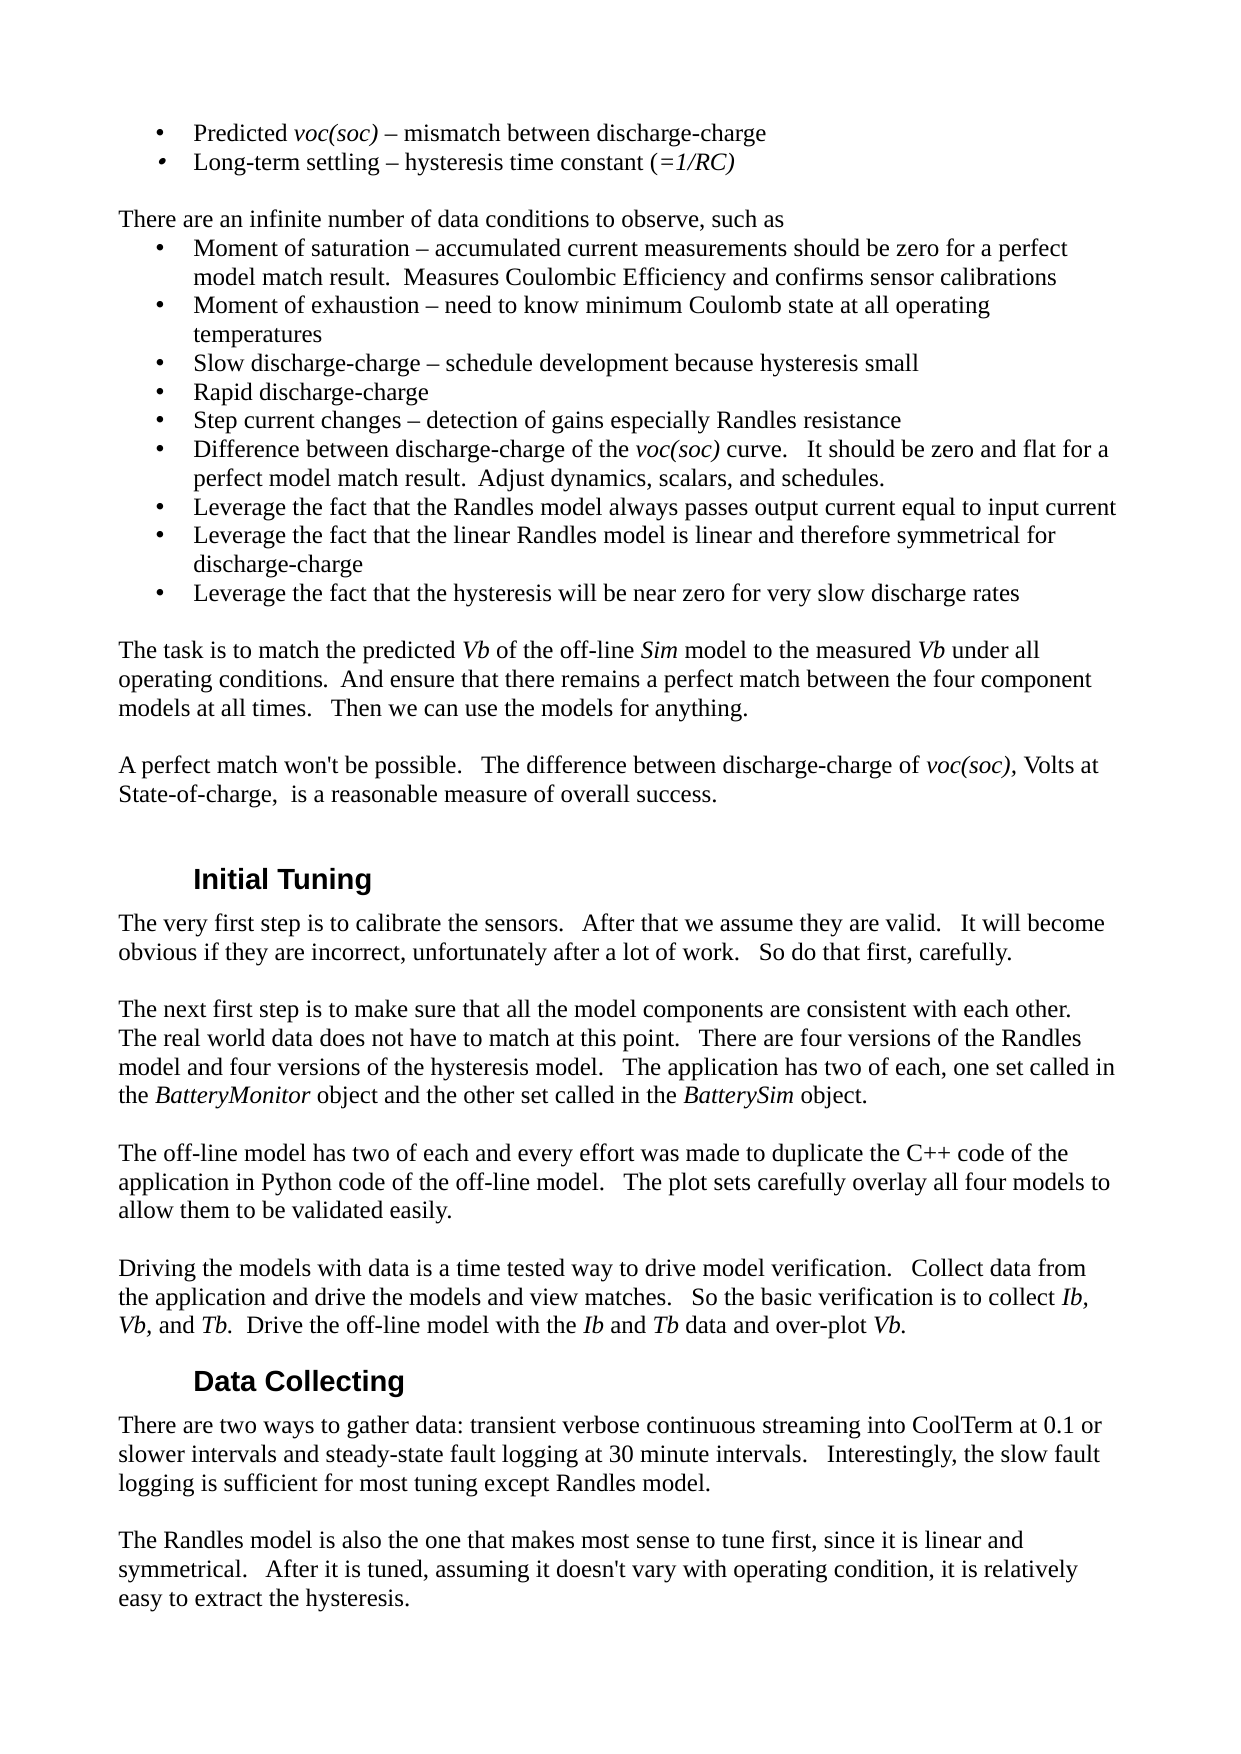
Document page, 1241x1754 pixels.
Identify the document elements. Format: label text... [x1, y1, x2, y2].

list Leverage the fact that the linear Randles model is linear and therefore symmetrical for discharge-charge [156, 521, 1122, 578]
list Leverage the fact that the Randles model always passes output current equal to input current [156, 492, 1122, 521]
text The off-line model has two of each and every effort was made to duplicate the C++ code of the application in Python code of the off-line model. The plot sets carefully overlay all four models to allow them to be validated easily. [118, 1138, 1122, 1224]
list Moment of saturation – accumulated current measurements should be zero for a perfect model match result. Measures Coulombic Efficiency and confirms sensor calibrations [156, 233, 1122, 291]
list Predicted voc(soc) – mismatch between discharge-charge [156, 118, 1122, 147]
text The very first step is to calibrate the sensors. After that we assume they are valid. It will become obvious if they are incorrect, unfortunately after a lot of work. So do that first, carefully. [118, 908, 1122, 965]
list Difference between discharge-charge of the voc(soc) curve. It should be zero and flat for a perfect model match result. Adjust dynamics, scalars, and schedules. [156, 434, 1122, 492]
text There are an infinite number of data conditions to observe, such as [118, 204, 1122, 233]
text The Randles model is also the one that makes most sense to tune first, since it is linear and symmetrical. After it is tuned, assuming it doesn't vary with operating condition, it is relatively easy to extract the hysteresis. [118, 1525, 1122, 1611]
list Moment of exhaustion – need to know minimum Coulomb state at all operating temperatures [156, 291, 1122, 348]
list Leverage the fact that the hysteresis will be near zero for very slow discharge rates [156, 578, 1122, 607]
subtitle Initial Tuning [118, 862, 1122, 895]
list Rapid discharge-charge [156, 377, 1122, 406]
text A perfect match won't be possible. The difference between discharge-charge of voc(soc), Volts at State-of-charge, is a reasonable measure of overall success. [118, 751, 1122, 808]
text The next first step is to make sure that all the model components are consistent with each other. The real world data does not have to match at this point. There are four versions of the Randles model and four versions of the hysteresis model. The application has two of each, one set called in the BatteryMonitor object and the other set called in the BatterySim object. [118, 994, 1122, 1109]
subtitle Data Collecting [118, 1364, 1122, 1398]
list Slow discharge-charge – schedule development because hysteresis small [156, 348, 1122, 377]
text There are two ways to gather data: transient verbose continuous streaming into CoolTerm at 0.1 or slower intervals and steady-state fault logging at 30 minute intervals. Interestingly, the slow fault logging is sufficient for most tuning except Randles model. [118, 1410, 1122, 1496]
text The task is to match the predicted Vb of the off-line Sim model to the measured Vb under all operating conditions. And ensure that there remains a perfect match between the four component models at all times. Then we can use the models for anything. [118, 636, 1122, 722]
list Step current changes – detection of gains especially Randles resistance [156, 406, 1122, 434]
list Long-term settling – hysteresis time constant (=1/RC) [156, 147, 1122, 176]
text Driving the models with data is a time tested way to drive model verification. Collect data from the application and drive the models and view matches. So the basic verification is to collect Ib, Vb, and Tb. Drive the off-line model with the Ib and Tb data and over-plot Vb. [118, 1253, 1122, 1339]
++++++++++++++++++++
Lay out the records from the line with "list Leverage the fact that the linear" up to and including the line with "list Moment of exhaustion" as a JSON list of strings, one string per line, leaving out blank lines.

[
  "list Leverage the fact that the linear Randles model is linear and therefore symmetrical for discharge-charge [156, 521, 1122, 578]",
  "list Leverage the fact that the Randles model always passes output current equal to input current [156, 492, 1122, 521]",
  "text The off-line model has two of each and every effort was made to duplicate the C++ code of the application in Python code of the off-line model. The plot sets carefully overlay all four models to allow them to be validated easily. [118, 1138, 1122, 1224]",
  "list Moment of saturation – accumulated current measurements should be zero for a perfect model match result. Measures Coulombic Efficiency and confirms sensor calibrations [156, 233, 1122, 291]",
  "list Predicted voc(soc) – mismatch between discharge-charge [156, 118, 1122, 147]",
  "text The very first step is to calibrate the sensors. After that we assume they are valid. It will become obvious if they are incorrect, unfortunately after a lot of work. So do that first, carefully. [118, 908, 1122, 965]",
  "list Difference between discharge-charge of the voc(soc) curve. It should be zero and flat for a perfect model match result. Adjust dynamics, scalars, and schedules. [156, 434, 1122, 492]",
  "text There are an infinite number of data conditions to observe, such as [118, 204, 1122, 233]",
  "text The Randles model is also the one that makes most sense to tune first, since it is linear and symmetrical. After it is tuned, assuming it doesn't vary with operating condition, it is relatively easy to extract the hysteresis. [118, 1525, 1122, 1611]",
  "list Moment of exhaustion – need to know minimum Coulomb state at all operating temperatures [156, 291, 1122, 348]"
]